[Task A] In the post on the euphemism "mud sandwich," what bill was Rep. John Boehner supporting when he used the phrase?
[Task B] Continue the post on the euphemism "mud sandwich" from the point where it stops.

[Document passage]
'''

Mud, shit, and chocolate

Caught on re-run tv yesterday, in the Law & Order S19 E10 episode “Pledge” (from 1/21/09):

Your entire case rests on this girl’s testimony. If her only impetus to cooperate is greed, you’re in trouble. Who dangled money in front of her in the first place?

The cops. They knew she was in debt, so they pressed her pretty hard.

It’s going to look like we bought her testimony. What a mud sandwich this is turning into.

And only a few months before that, in an emotional  9/29/08 speech on the floor of the U.S. Congress by Rep. John Boehner in support of the TARP bill bailing out big banks:

None of us came here to have to vote for this mud sandwich!

(You can watch it here.)

Yes, mud sandwich. A euphemism for shit sandwich.

Some perils of euphemism. The two cases are different. The euphemism was put into the mouth of District Attorney Jack McCoy by the writers of Law & Order, to protect the show from legal troubles. As the keeper of the All Things Law and Order site noted on 1/22/09:

And really, does anyone believe the real Jack McCoy would say they had a “mud sandwich?’ I can think of a better descriptive word, but I guess it isn’t appropriate for network TV.

On the other hand, Boehner came up with the euphemism on hs own hook, and was widely derided for it. But he was a public figure, speaking in a official forum, in his own voice — and chose to clearly communicate the crude shit sandwich while daintily avoiding the word shit, thus managing to get the worst of both worlds: he comes off as simultaneously brutish and prissy.

These are circumstances where a wise person usually steers clear entirely of taboo vocabulary.

Some readers will be reminded of Bush 41 (U.S. President George H.W. Bush) and his (often mocked) in deep doo-doo for in deep shit. I’ll get to that below, after we wade through some more mud.

Shit sandwiches in the dictionaries. A range of meanings, from three dictionary sources, plus a YouTube video.

From OED3 (Sept. 2011):

shit sandwich  n. a very unpleasant or unfair situation; frequently as part of an extended metaphor. [The use in quot. 1966 is from an interpolation in the English version of the text, and does not have an analogue in the French original.]

1966 E. Williams tr. D. Spoerri Anecdoted Topogr. Chance iii. 9 Just this morning Monsieur Georges expanded the philosophical observation of one of his customers, Camille, that ‘Life is a shit sandwich’ with: ‘Yes, and we take a bite every day.’

2004 E. Reid D.B. i. 29 Another lunchbox working-class joe who was beginning to realize that maybe the American Dream was just a big shit sandwich stacked with empty promises.

An e-card illustration of the catchphrase in the 1966 cite:

(#1)

'''

[Provided records]
'''

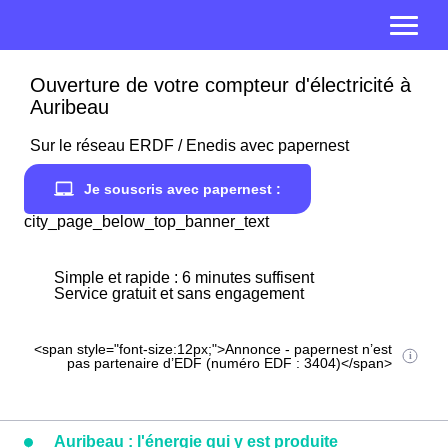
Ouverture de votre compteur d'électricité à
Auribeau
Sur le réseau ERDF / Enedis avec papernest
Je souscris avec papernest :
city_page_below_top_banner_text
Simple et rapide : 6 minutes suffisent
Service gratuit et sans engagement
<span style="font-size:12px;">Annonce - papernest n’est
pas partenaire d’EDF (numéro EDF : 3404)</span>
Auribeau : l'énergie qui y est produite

'''
'''

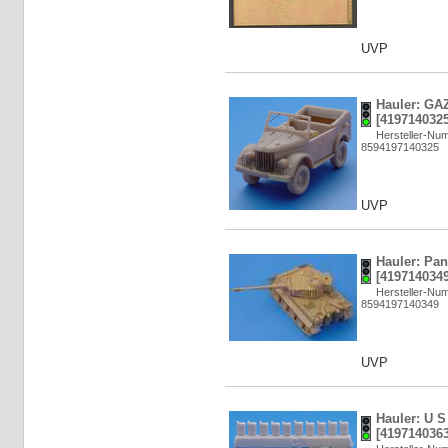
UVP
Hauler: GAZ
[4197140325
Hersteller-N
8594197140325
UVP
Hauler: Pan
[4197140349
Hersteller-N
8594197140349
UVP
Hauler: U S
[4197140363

'''

[Expected output A] The TARP bill bailing out big banks.

[Expected output B]
Then in GDoS, which introduces a sense specifically of ‘humbling experience’, as well as generally ‘unpleasant experience’:

shit sandwich (n.) 1 a humbling experience; ‘humble pie’. 1968 Current Sl. II:4 9: Shit sandwich, with every day a bite. n. a long-lasting unpleasant situation. 1984 W.J. Caunitz One Police Plaza 258: Life ain’t nothing but a shit sandwich. 2000. J.J. Connolly Layer Cake 11: I can’t […] go back to the Spanish cunt and eat myself a great big shit sandwich, and buy at his price. 2006 Gordon & Trainor Cobra II 314: McKiernan would later tell Thurman that he ‘ate a shit sandwich’.  2 (N.Z.) homosexual anal intercourse. 1988 McGill Dict. of Kiwi Sl. 101/1: shit sandwich male homosexual act. 2003 McGill Reed Dict. of N.Z. Sl. [as cit. 1988].

(It was probably inevitable that some set of speakers, somewhere, would extend the term to anal intercourse.)

And then in Wiktionary, which expands on the sandwich part of the metaphor, with layers of good stuff (the bread) surrounding an unpalatable or disgusting  filling (the shit):

shit sandwich (informal, vulgar) Something highly undesirable made triflingly more palatable by attempting to surround it with more tolerable things.

1997 April 17, David Wild, “‘News Radio’: Series creator Paul Simms talks about the highly likely cancellation of the NBC sitcom,” Rolling Stone: People are starting to realize Thursday night is like a big double-decker shit sandwich with three good pieces of bread, and in between … don’t print that.

2012 April 30, Fred R. Shapiro, “13 Crazy, Dirty Modern Proverbs,” Daily Beast: Life is a shit sandwich: the more bread you have, the less shit you eat.

2017 Feb 17, Kevin Drum, “K.T. McFarland Is Too Much to Swallow, So Robert Harward Turns Down NSA Position,” Mother Jones: After Michael Flynn resigned/was fired as National Security Advisor, everyone breathed a sigh of relief when the top prospect to replace him turned out to be Retired Vice Admiral Robert Harward. . . . Harward pulled out, reportedly calling the offer a “shit sandwich.”

Synonym: poop sandwich. See also: dirt sandwich, shit soup

An e-card illustration of the catchphrase in the 2012 Shapiro quote, which incorporates the slang sense ‘money’ of bread:

(#2)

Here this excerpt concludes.